Ann, a young medical worker from Moscow, said that low union membership in Russia (a hang-over from the Stalinist era of state unions) and new laws outlawing ‘unsanctioned strikes and protests’ meant that workers had to be innovative in forming unions and taking action. She described a ‘sit-down “Italian” strike’ by doctors against wage-cuts and a photo-op placard protest outside a hospital.

DiDi said that in Brazil the trade unions had to organise the informal sector including the landless movements and the ‘Reclaim the City’ campaign of the urban poor.

In Britain, the Unite Community initiative is looking to organise the unemployed as well as students, disabled and pensioners, with several Socialist Party members helping to set up branches.

Trade unions and social movements

There is a clear interaction between some of these mass social movements and the trade unions. Occupy Wall Street undoubtedly inspired the fast food strikes. The ‘Indignados’ in Spain was followed later by general strike action. The Arab Spring in Egypt has resulted in millions of workers joining new independent trade unions. The social justice movement in Israel two years ago has inspired 20,000 new trade union members. The mass protests against bus fare hikes and the World Cup in Brazil has been followed by a wave of workers strikes.

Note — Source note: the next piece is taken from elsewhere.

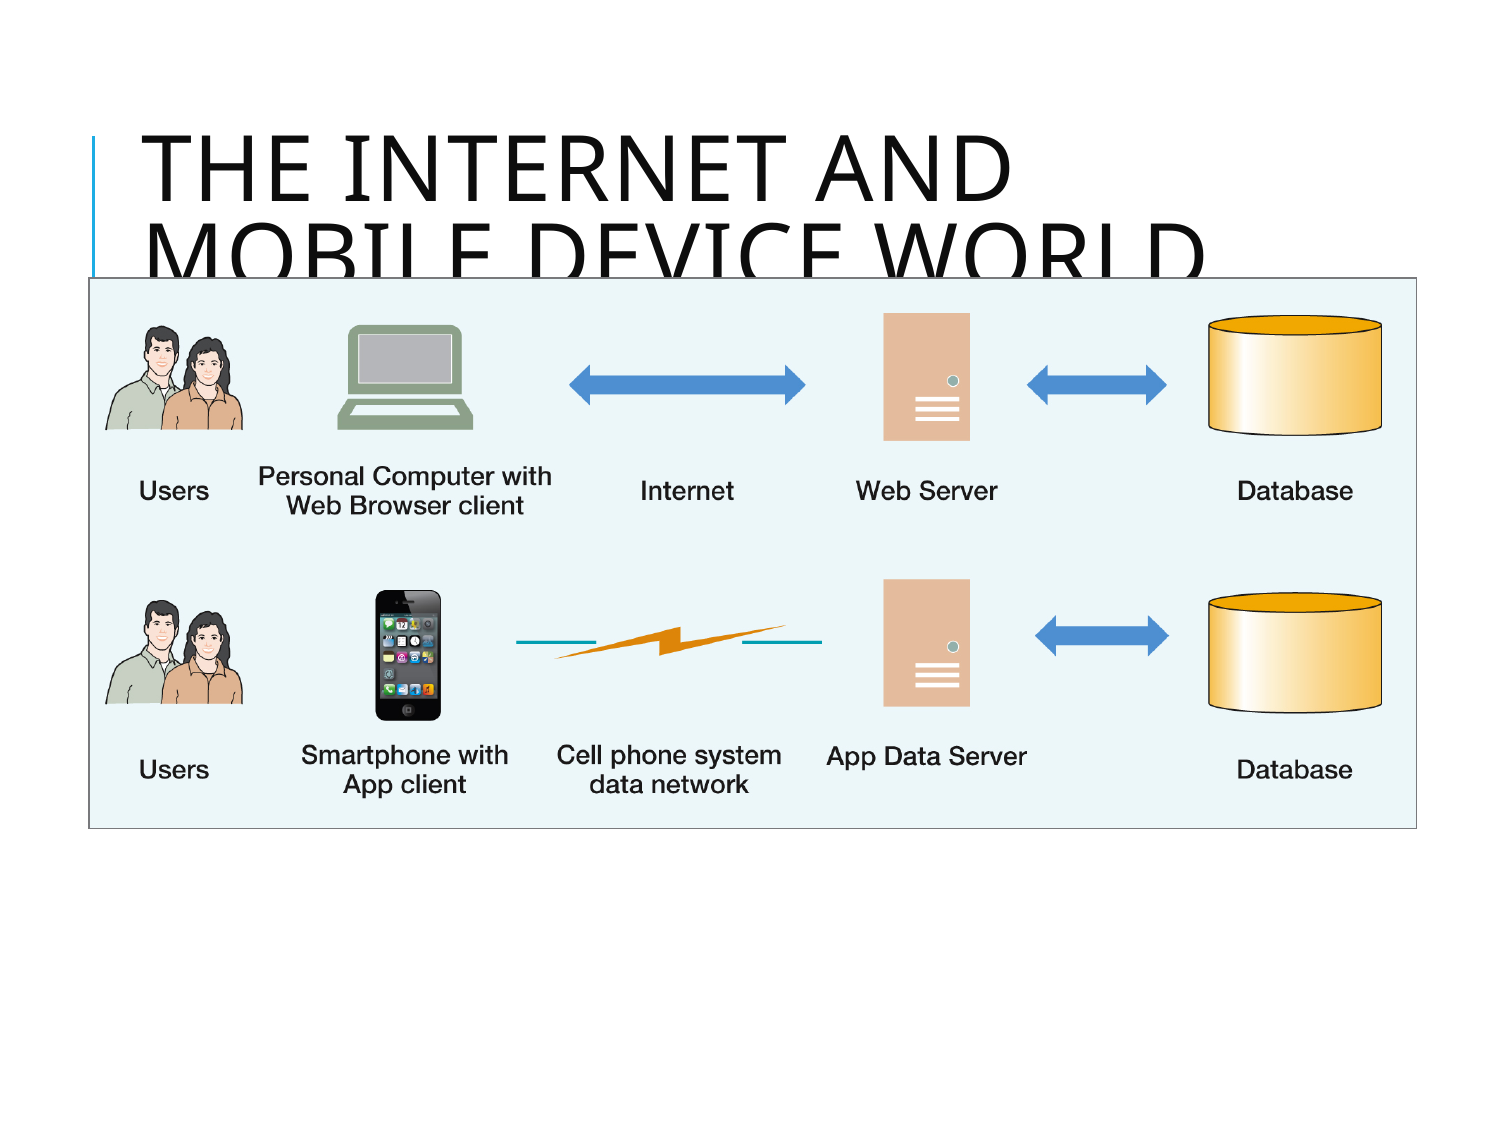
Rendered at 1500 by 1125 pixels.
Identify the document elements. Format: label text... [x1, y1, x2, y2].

picture [88, 277, 1417, 829]
title The Internet and Mobile Device World [126, 96, 1375, 272]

The CWI has taken this into account when developing our political programme. In Greece, Spain and Portugal specially, the CWI has called for ‘assemblies of the trade unions, Left parties and social movements’ to organise general strike action and mass mobilisations including the occupations of workplaces and squares. These could lay the basis for not only overthrowing austerity regimes but for ‘workers and poor’ governments taking power. What the CWI always emphasises is the key role played by the working class and how it must remain independent of bourgeois parties whilst building alliances with social movements and other movements of the oppressed.

Critical to this is fighting for workers unity against national, religious and sectarian divisions. Suheir, a Palestinian CWI member in Israel, inspired the commission by explaining how she, as an executive member of the Social Workers union, had spoken against discrimination and for workers unity, at a protest rally outside the Knesset. To the surprise of her Palestinian colleagues, she got a positive reaction from all the workers which shows the potential for class struggle to overcome even the deepest divisions. Similarly in Northern Ireland, with increased tensions due to the flags protests, Socialist Party members have successfully put forward motions in NIPSA and Unite supporting workers taking industrial action against sectarian threats and attacks.